Petroleum geologists normally look for oil underground. Gary Strobel made his strike by pruning a tree. In the current issue of Microbiology, Strobel, a plant pathologist at Montana State University, Bozeman, and colleagues report that Gliocladium roseum--a novel fungus they discovered hidden within a stem from a scraggly tree in northern Patagonia--produces dozens of the same midlength hydrocarbons found in gasoline, diesel fuel, and jet fuel. The fungus may help companies convert the chemical energy stored in plants into liquid fuels capable of replacing fossil fuels.
The discovery is "a really great contribution," says Stephen Del Cardayre, a synthetic biologist and vice president for research and development at LS9, a South San Francisco-based start-up working to use microbes to produce renewable fuels. Even though the new fungus pumps out only small quantities of fuel hydrocarbons, researchers might use its genes to engineer other industrial microbes to do the job more efficiently. "The beauty is that even if the chemical reaction isn't perfect, you can always improve it," he says.
The search for fuel-producing microbes is one of the hottest areas in synthetic biology (Science , 24 October, p. 522). Strobel, an expert on endophytes--organisms that live within the tissues of other creatures--joined it by accident in 1997, when he discovered a fungus in Honduras that naturally produces volatile antibiotics, now being evaluated as a way to preserve fruit during shipping. Strobel has since identified related fungi around the globe that produce different volatile hydrocarbons.
After discovering the new fungus wedged between cells in a stem from an Ulmo tree (Eucryphia cordifolia), Strobel and colleagues cultured the organism, collected the gaseous compounds it produced, and ran the compounds through a mass spectrometer to identify them. When he saw the printout, Strobel says, "every hair on my body stood up." The list included octane, 1-octene, heptane, 2-methyl, and hexadecane--all common components of diesel fuels.

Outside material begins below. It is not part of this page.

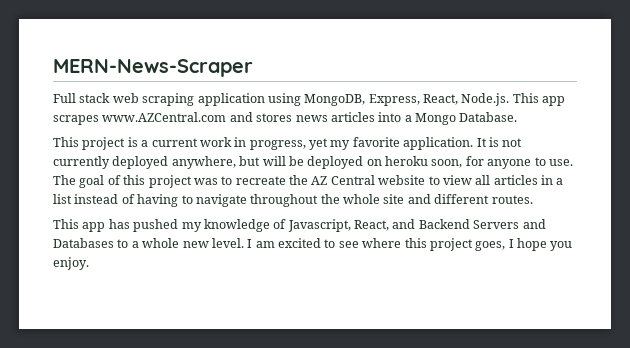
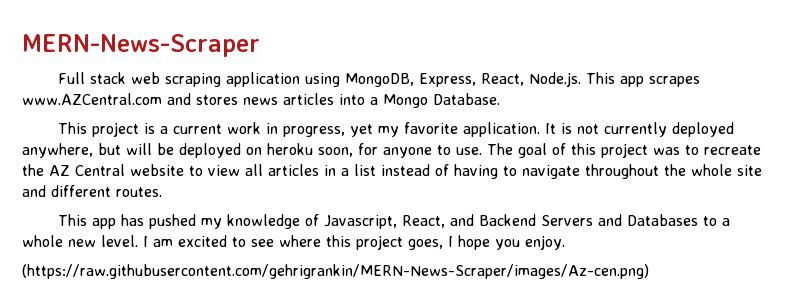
(89, 263) none -> [22,264,649,279] // (https://raw.githubusercontent.com/gehrigrankin/MERN-News-Scraper/images/Az-cen.png)

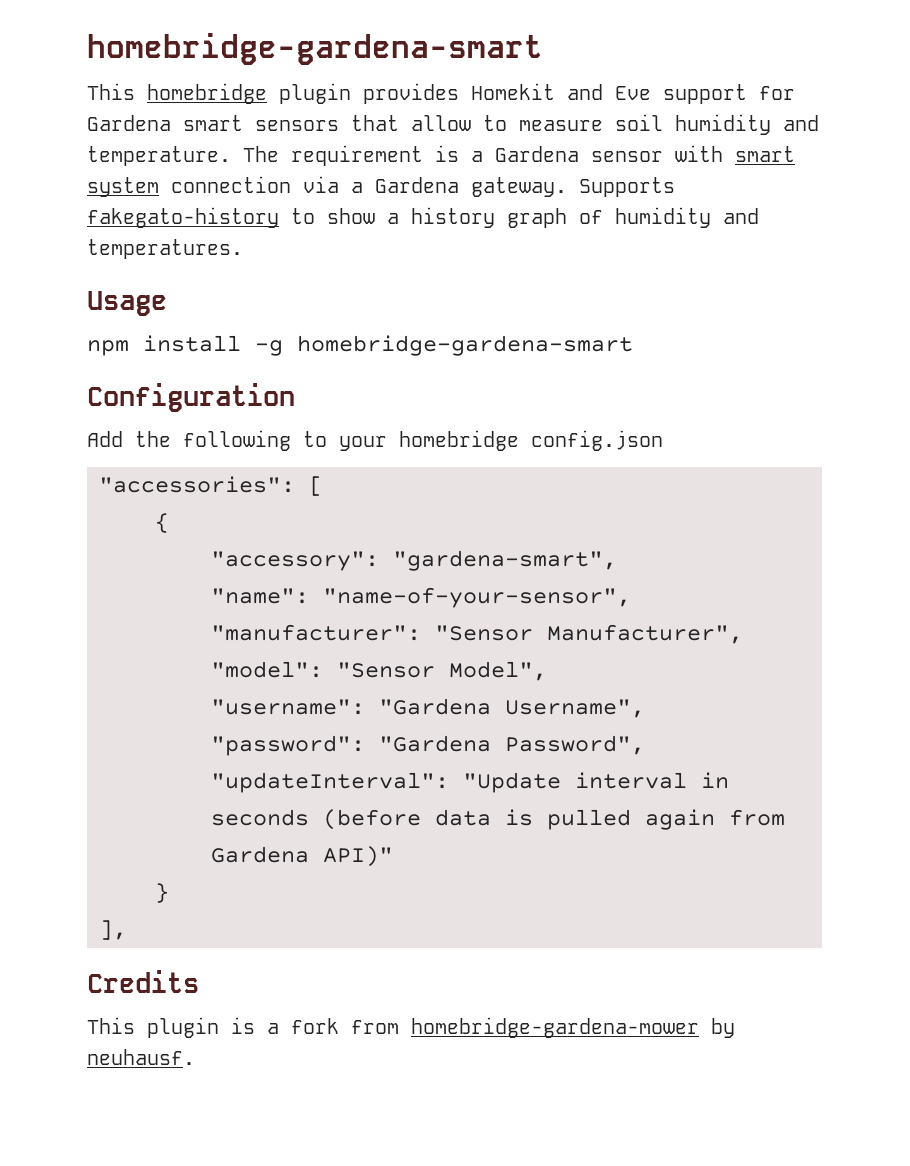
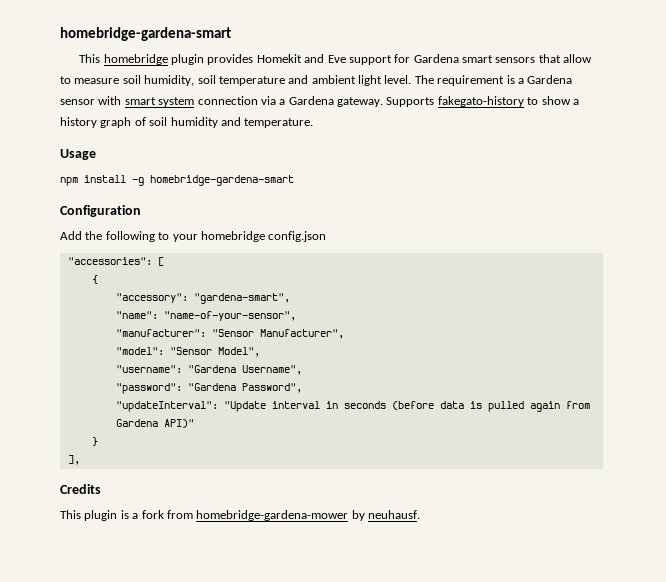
[675,114,819,135] [87,146,231,166] humidity and temperature. -> [144,75,412,86] humidity, soil temperature and ambient light level.
[615,207,759,228] [87,239,243,259] humidity and temperatures. -> [149,117,314,128] soil humidity and temperature.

Although other microbes are known to make individual volatile hydrocarbons common in fuels, Strobel says none can match the synthetic repertoire of G. roseum, which makes a staggering 55 volatile hydrocarbons: "No one has ever observed anything like this with any microbe before." He suspects that the fungus produces the hydrocarbon stew to inhibit other organisms from growing nearby.
Strobel and his colleagues also cultured G. roseum by feeding it cellulosic biomass like that from agricultural wastes, although the yield of volatile hydrocarbons declined. Even if the bug turns out not to produce fuels economically, Del Cardayre says, renewable-fuel companies are likely to try to adopt its synthetic prowess to boost the biofuel output of their own organisms, if they use similar metabolic pathways to convert energy-rich starting materials into hydrocarbons. Strobel is teaming up with his son, Scott, an enzymologist at Yale University, and members of his lab to sequence G. roseum's complete genome and identify its component enzymes.
Other energy-making bugs could be on the way, too. The younger Strobel says a recent sample-collection trip he made to South America with a group of Yale undergraduates found other novel endophytic fungi that turn out a wide variety of hydrocarbons. "There is just huge swaths of biodiversity to be discovered out there," Strobel says. That may persuade the next generation of oil explorers to trade in their seismographs for pruning shears.